Our late elementary learners display growing independence and are eager to use higher-level thinking skills to explore new concepts and ideas about the world around them.  Just like our younger students, they enjoy getting their hands into the business of learning through practicing, creating, and constructing new meaning.

In late elementary, our students continue their studies in literature, writing, math, science, geography, and American history.  They enjoy making connections between disciplines by combining their learning across several subjects.  Like their younger counterparts, they enjoy dabbling in art, music, physical education, Spanish, technology, and world cultures.  

Students solidify their understanding of our seven anchors and are able to translate actions into these traits.  Lessons in our anchors continue to be woven through the curriculum.

A Day in the Life:  The following are snippets from a typical day in a late elementary classroom:

9:20 am:  A small group of students gathers with the teacher to discuss their latest reading in the novel, Hatchet.

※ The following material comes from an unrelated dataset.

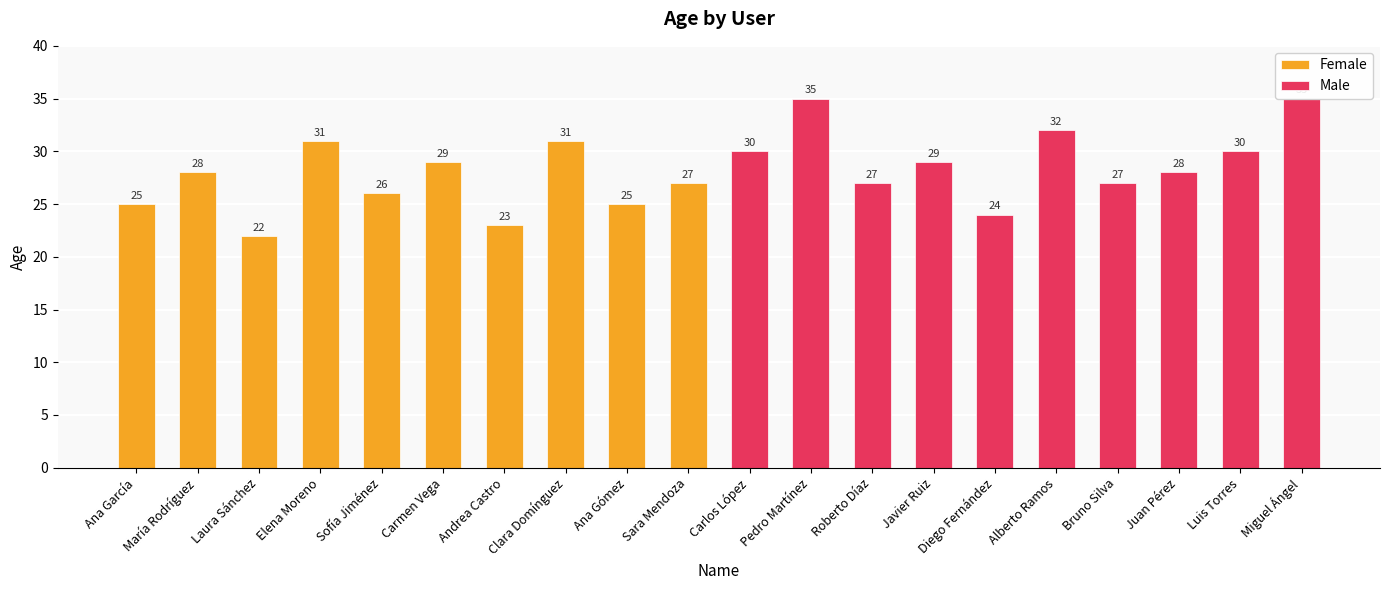

The value of Female at Ana Gómez is 25. True or false?

True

Other small groups of students read independently in novels or other materials of their choosing. 


11:10 am:  A group of students organizes a “pick-up” game of soccer on the school’s “lower field,” a regulation-sized soccer field.


12:30 pm: Students participate in a geology lesson that involves making edible sedimentary rocks using a variety of ingredients.


2:44 pm: The room is abuzz as the children create “coffee ground play dough” replicas of the stone statues on Easter Island as part of a geography project.